Intuition:
In this approach, we use recursion to decode the string. The idea is to iterate through the string and whenever an opening bracket '[' is encountered, we recursively decode the string within the brackets and repeat it the specified number of times. This is tracked via a counter. Each recursive call handles a part of the string enclosed in square brackets.
Steps:
- Initialize a global index to track the position in the string.
- Iterate over the string and for each character:
- If it's a digit, build the multiplier (k=2 or 12, etc.).
- If it's '[', recursively decode the substring that follows.
- If it’s ']', return the accumulated string up to this point.
- If it's a letter, append it to the result string.
- This approach is accomplished by a helper method that performs the recursion and returns the decoded substring.
Code:
public class Solution {
private int index = 0; // Global index for tracking current position
public String decodeString(String s) {
StringBuilder result = new StringBuilder();
// Iterate and process until end of the string or ']' is encountered
while (index < s.length() && s.charAt(index) != ']') {
char currentChar = s.charAt(index);
if (Character.isDigit(currentChar)) {
int k = 0;
// Decode the multiplier
while (index < s.length() && Character.isDigit(s.charAt(index))) {
k = k * 10 + (s.charAt(index) - '0');
index++;
}
// Encounter '[', move past it
index++;
String decodedSubstring = decodeString(s);
// Repeat the decoded string as required by k
while (k > 0) {
result.append(decodedSubstring);
k--;
}
// At this point the index would have moved past ']'
index++; // Move past ']'
} else {
// Add letters directly to the result
result.append(currentChar);
index++;
}
}
return result.toString();
}
}Complexity Analysis:
- Time Complexity: O(n), where n is the length of the string. Each character is processed once.
- Space Complexity: O(n), used for the recursion stack and output string.
Intuition:
Instead of using recursion, you can use stacks to simulate the process. Use two stacks: one to store numbers (multiplier) and another to store current encoded string segments. Traverse through the string, upon encountering '[', push the current result and multiplier onto the stacks and reset them. When ']' is encountered, pop from the stacks to get the last string and multiplier, concatenate the result.
Steps:
- Traverse through the input string and perform the following:
- If a number is found, compute the full number (multiplier) using a loop.
- If '[', push the current string and multiplier on stacks.
- If ']', pop from the stacks and append the current string.
- If it's a character, append it to the current result string.

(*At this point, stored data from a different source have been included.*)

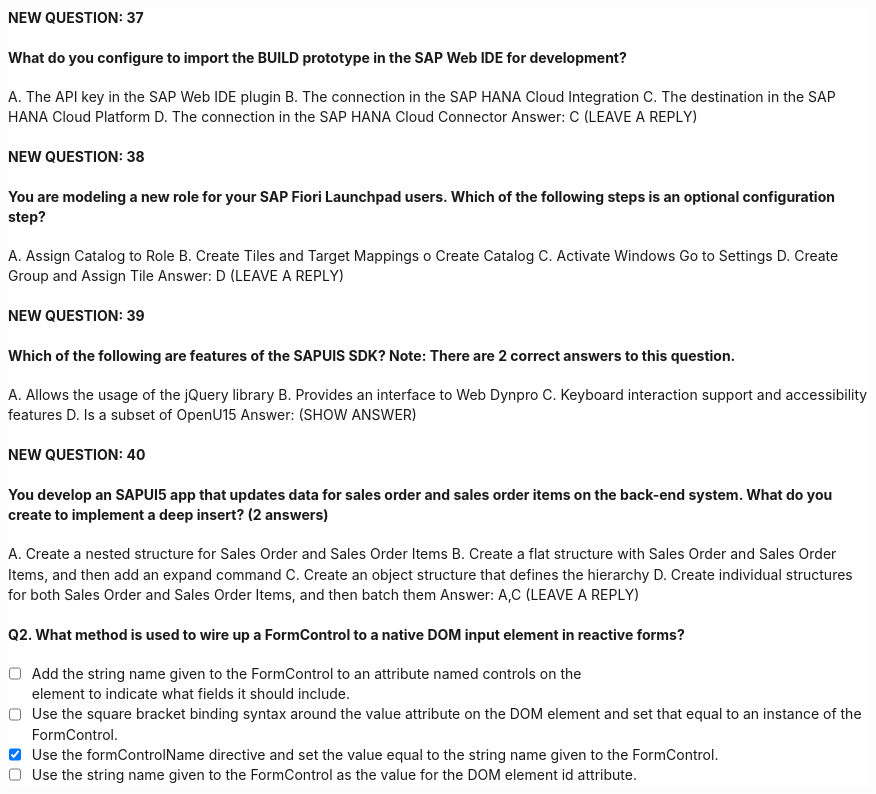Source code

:#### NEW QUESTION: 37
#### What do you configure to import the BUILD prototype in the SAP Web IDE for development?
A. The API key in the SAP Web IDE plugin
B. The connection in the SAP HANA Cloud Integration
C. The destination in the SAP HANA Cloud Platform
D. The connection in the SAP HANA Cloud Connector
Answer: C (LEAVE A REPLY)

#### NEW QUESTION: 38
#### You are modeling a new role for your SAP Fiori Launchpad users. Which of the following steps is an optional configuration step?
A. Assign Catalog to Role
B. Create Tiles and Target Mappings o Create Catalog
C. Activate Windows Go to Settings
D. Create Group and Assign Tile
Answer: D (LEAVE A REPLY)

#### NEW QUESTION: 39
#### Which of the following are features of the SAPUIS SDK? Note: There are 2 correct answers to this question.
A. Allows the usage of the jQuery library
B. Provides an interface to Web Dynpro
C. Keyboard interaction support and accessibility features
D. Is a subset of OpenU15
Answer: (SHOW ANSWER)

#### NEW QUESTION: 40
#### You develop an SAPUI5 app that updates data for sales order and sales order items on the back-end system. What do you create to implement a deep insert? (2 answers)
A. Create a nested structure for Sales Order and Sales Order Items
B. Create a flat structure with Sales Order and Sales Order Items, and then add an expand
command
C. Create an object structure that defines the hierarchy
D. Create individual structures for both Sales Order and Sales Order Items, and then batch
them
Answer: A,C (LEAVE A REPLY)

#### Q2. What method is used to wire up a FormControl to a native DOM input element in reactive forms?

- [ ] Add the string name given to the FormControl to an attribute named controls on the <form> element to indicate what fields it should include.
- [ ] Use the square bracket binding syntax around the value attribute on the DOM element and set that equal to an instance of the FormControl.
- [x] Use the formControlName directive and set the value equal to the string name given to the FormControl.
- [ ] Use the string name given to the FormControl as the value for the DOM element id attribute.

- Concatenate results as needed upon encountering ']' and continue until end.
Code:
import java.util.Stack;
public class Solution {
public String decodeString(String s) {
Stack<Integer> countStack = new Stack<>();
Stack<String> resultStack = new Stack<>();
StringBuilder currentString = new StringBuilder();
int index = 0, k = 0;
while (index < s.length()) {
char currentChar = s.charAt(index);
if (Character.isDigit(currentChar)) {
// Decode multiplier
k = 0;
while (index < s.length() && Character.isDigit(s.charAt(index))) {
k = k * 10 + (s.charAt(index) - '0');
index++;
}
} else if (currentChar == '[') {
// Push current state to stacks
countStack.push(k);
resultStack.push(currentString.toString());
// Reset for next encoded string segment
currentString = new StringBuilder();
k = 0;
index++;
} else if (currentChar == ']') {
// Repeat and append decoded string
StringBuilder temp = new StringBuilder(resultStack.pop());
int repeatTimes = countStack.pop();
for (int i = 0; i < repeatTimes; i++) {
temp.append(currentString);
}
// Current string becomes updated string so far
currentString = temp;
index++;
} else {
// Collect characters to current string
currentString.append(currentChar);
index++;
}
}
return currentString.toString();
}
}Complexity Analysis:
- Time Complexity: O(n), where n is the length of the string. Each character is processed once.
- Space Complexity: O(n), for the stacks and output string.
Both approaches solve the problem effectively, but the iterative method using stacks is often preferred in practice as it avoids the overhead of recursion.